_YOUR OBJECTIVE_
Rewrite the Lunokhod 1 passage between "Although only designed" and "distance of 10.54 km.", inclusive, putting "covered" in place of "traversed".

-- START OF DOCUMENT --

Lunokhod 1 (Russian: Луноход-1 ("Moonwalker 1"), also known as Аппарат 8ЕЛ № 203 ("Device 8EL No. 203")) was the first of two robotic lunar rovers landed on the Moon by the Soviet Union as part of its Lunokhod program. The Luna 17 spacecraft carried Lunokhod 1 to the Moon in 1970. Lunokhod 1 was the first remote-controlled robot "rover" to freely move across the surface of an astronomical object beyond the Earth. It was also the first wheeled craft on another celestial body. Lunokhod 0 (No.201), the previous and first attempt to do so, launched in February 1969 but failed to reach orbit.

Although only designed for a lifetime of three lunar days (approximately three Earth months), Lunokhod 1 operated on the lunar surface for eleven lunar days (321 Earth days) and traversed a total distance of 10.54 km.

Rover description
Lunokhod 1 was a lunar vehicle formed of a tub-like compartment with a large convex lid on eight independently powered wheels. Its length was . Lunokhod 1 was equipped with a cone-shaped antenna, a highly directional helical antenna, four television cameras, and special extendable devices to test the lunar soil for soil density and mechanical properties. An X-ray spectrometer, an X-ray telescope, cosmic ray detectors, and a laser device were also included. The vehicle was powered by batteries which were recharged during the lunar day by a solar cell array mounted on the underside of the lid. To be able to work in a vacuum, special fluoride-based lubricant was used for the mechanical parts, and the electric motors (one in each wheel hub) were enclosed in pressurized containers. During the lunar nights, the lid was closed, and a polonium-210 radioisotope heater unit kept the internal components at operating temperature. Lunokhod 1 was intended to operate through three lunar days (approximately three Earth months), but actually operated for eleven lunar days.

-- END OF DOCUMENT --
-- START OF DATA RECORDS --

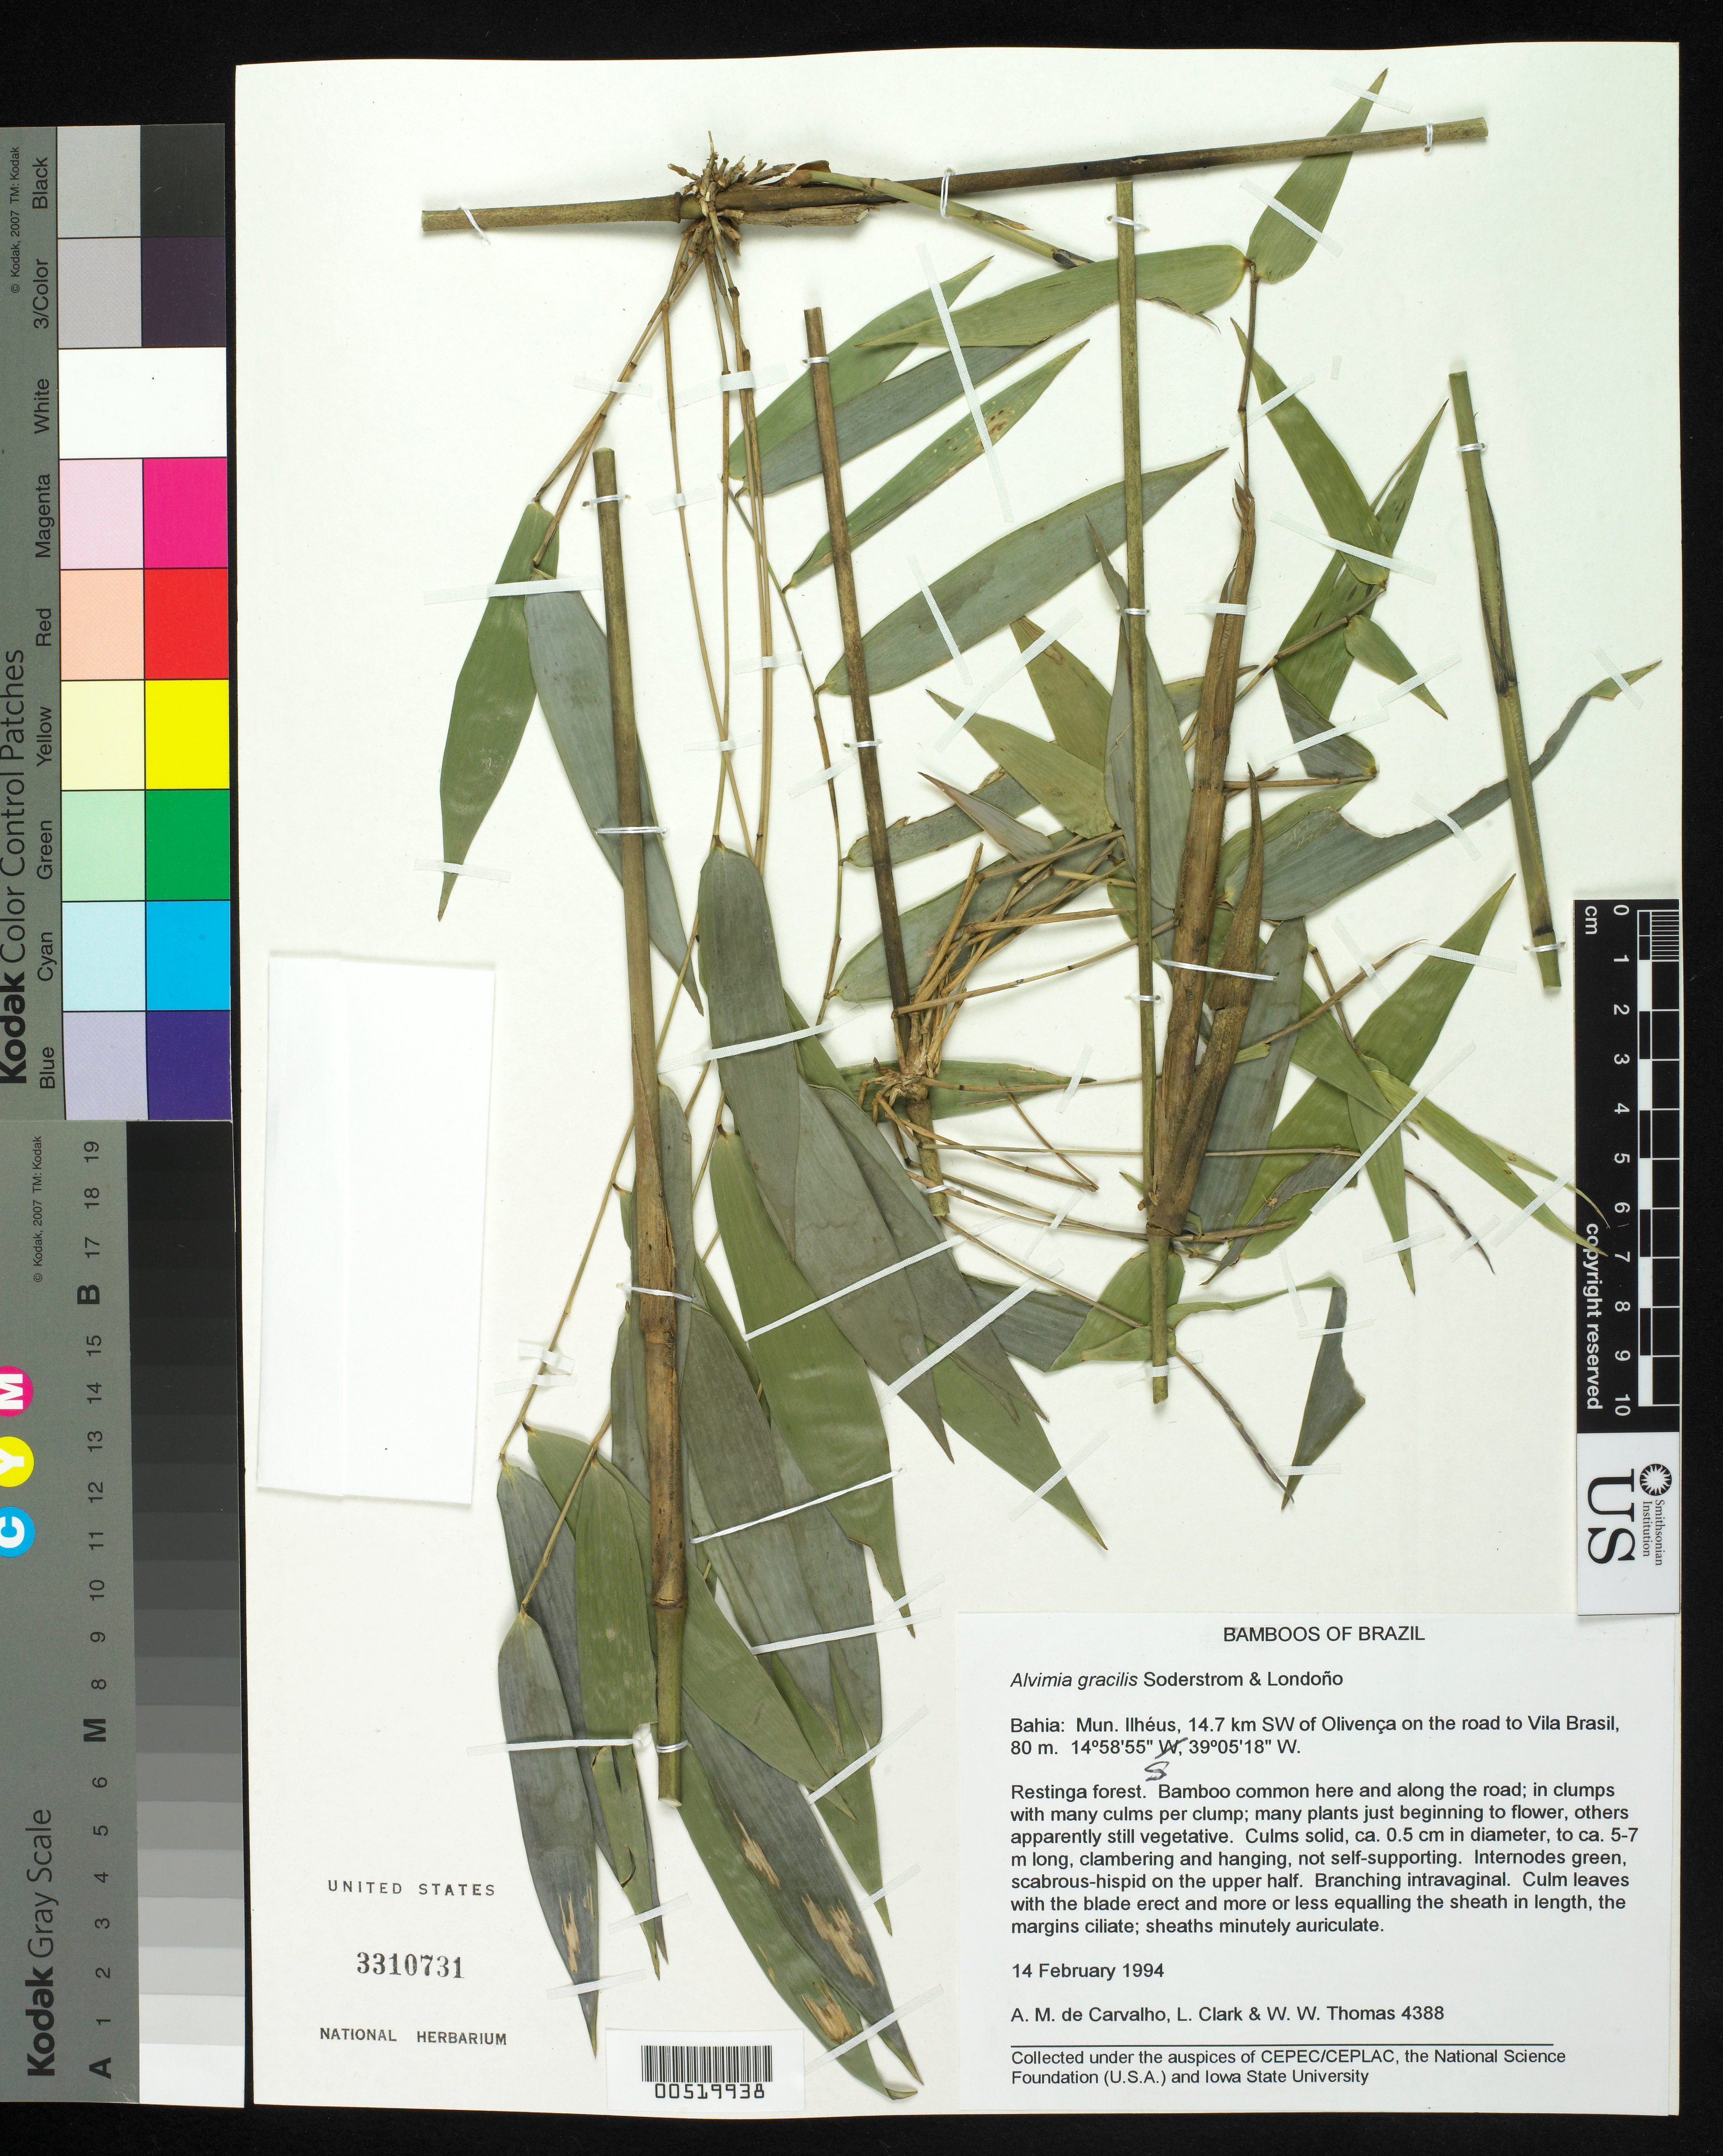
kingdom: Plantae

-- END OF DATA RECORDS --
-- START OF DATA RECORDS --

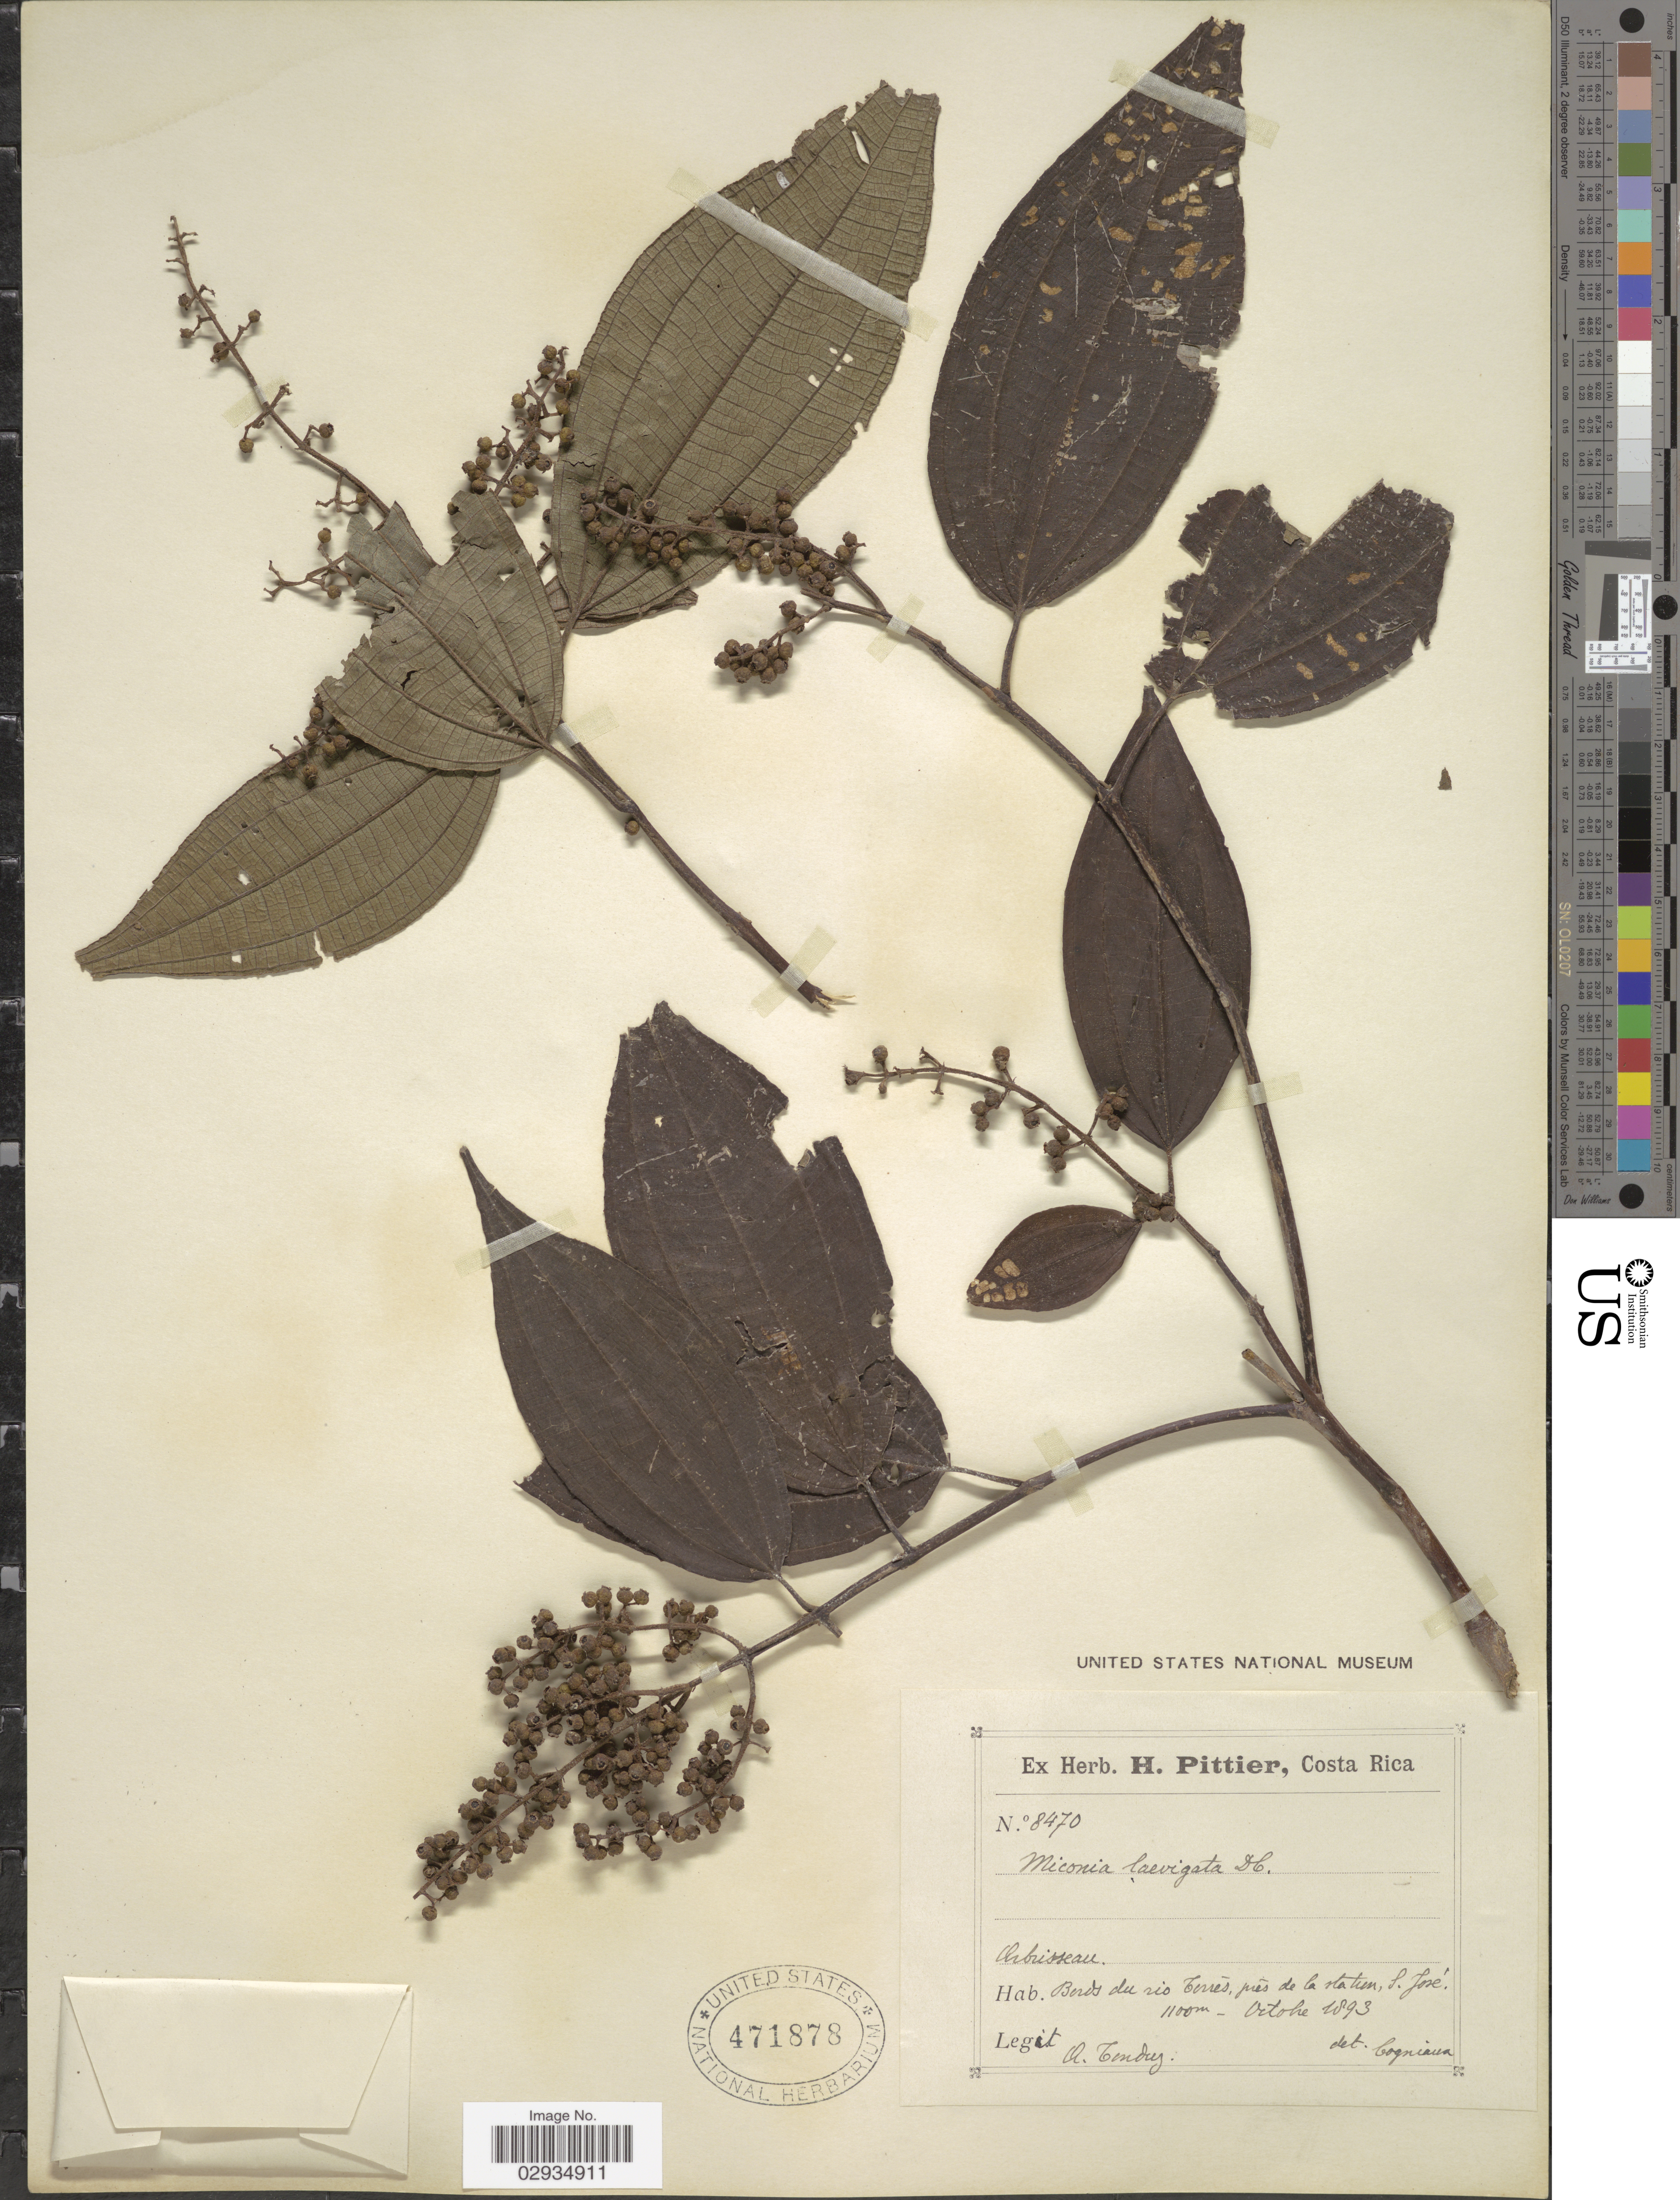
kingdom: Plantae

-- END OF DATA RECORDS --

_RESULT FOR THIS TASK_
Although only designed for a lifetime of three lunar days (approximately three Earth months), Lunokhod 1 operated on the lunar surface for eleven lunar days (321 Earth days) and covered a total distance of 10.54 km.